4 Oto cats resting on a piece of cholla wood... in a line.


----------



## brapbrapboom (Sep 2, 2009)

Chillin like a baaaauwwseee!

Sent from my Galaxy Nexus using Tapatalk 2


----------



## characinfan (Dec 24, 2008)

Cute little guys!


----------



## greg (Apr 29, 2012)

Cute picture


----------



## Ryan.Wilton (Dec 12, 2012)

Too cute...


----------



## ameekplec. (May 1, 2008)

They're sand people.....

Great pic


----------



## Ryan.Wilton (Dec 12, 2012)

lol @ ameek. Where are their weapons though? 

any full tank shots? I'd love to see the set up


----------



## WiyRay (Jan 11, 2009)

Thanks all 

And here's a full tank pic Ryan. In need of a bit of trimming though


----------



## Ryan.Wilton (Dec 12, 2012)

This is probably going to get me a stern warning but.....

You just gave me a *inappropriate term*... Come to your own conclusion lol. I love the tank, awesome looking, and I think it needs no trimming at all, and if you do trip that moss, make sure you gimme the clippings please


----------



## WiyRay (Jan 11, 2009)

So did the mods give you that stern warning yet? haha, had to read it several times at first thinking that I offended you somehow for some reason. 

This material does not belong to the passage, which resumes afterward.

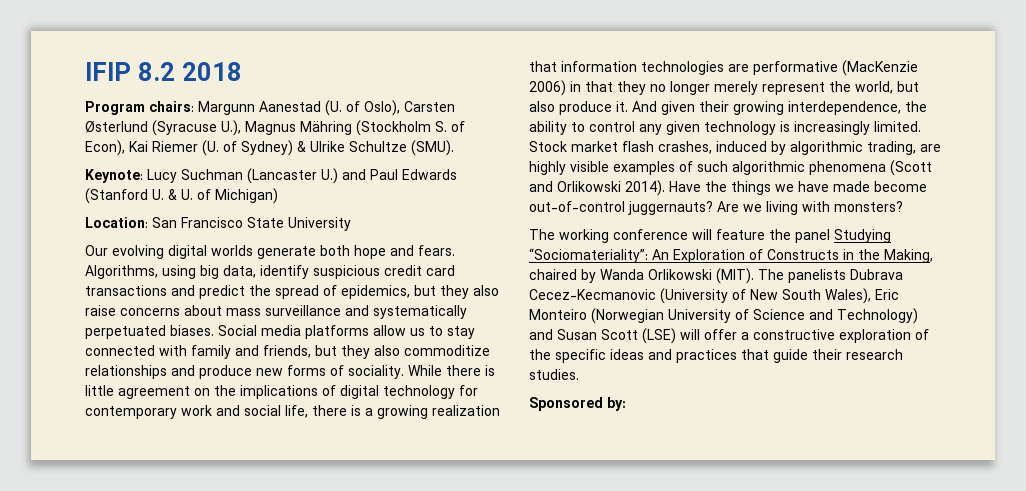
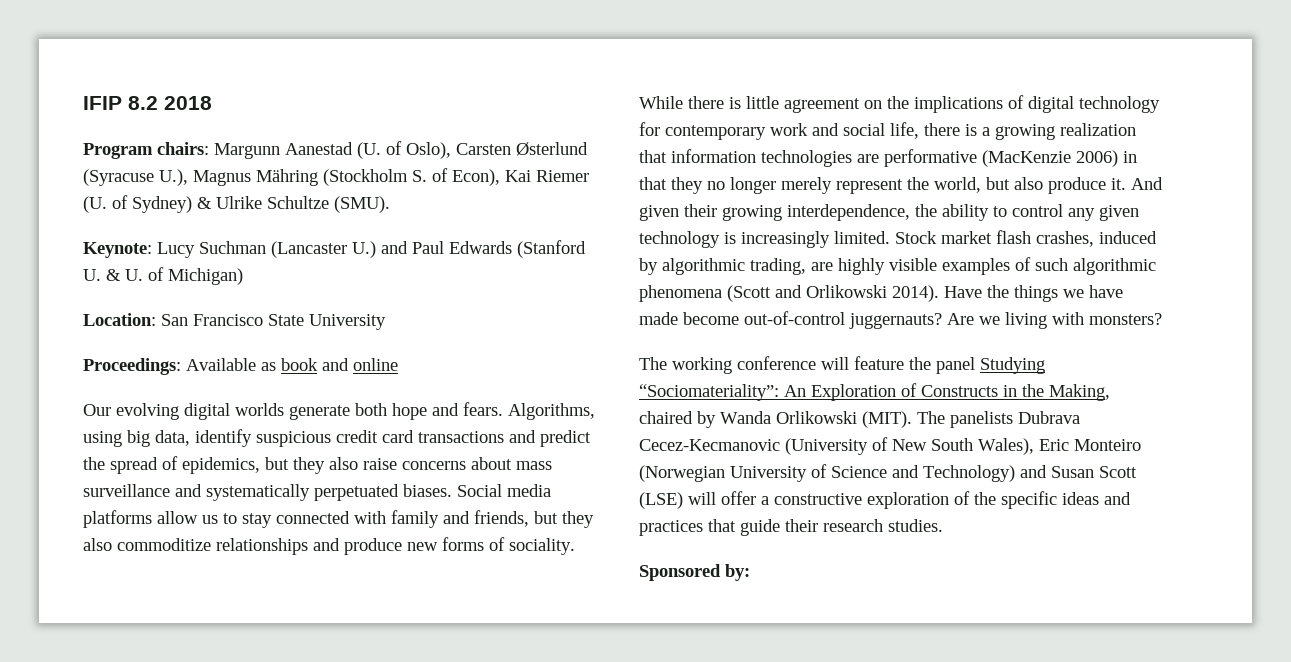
(351, 224) none -> [83,358,398,375] // Proceedings: Available as book and online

Anyway, the moss was originally intended to be just a few tufts sticking out of the rocks here and there, but due to the combination of one of our overly-generous members and high-tech-ish set-up, it looks more like a rock just exploded from the inside with moss =P.

If you're ever in the area, I'll be happy to give you some of the moss. 
I have no idea exactly what kind it is though, could be a mix of different ones. I've been told it was phoenix tail, but its growing a bit differently in different areas so *shrugz*


----------



## Fishfur (Mar 4, 2012)

For such a small fish, Otos have a lot of personality. A nice bit of good fortune to grab that shot. I've had so many that were just 'perfect' but by the time I got back with camera in hand.. gone, never to be seen again. sigh..


----------



## manmadecorals (Jan 17, 2012)

That is a very nice set up...very nice indeed. You just made me want to get some Oto now lol!


----------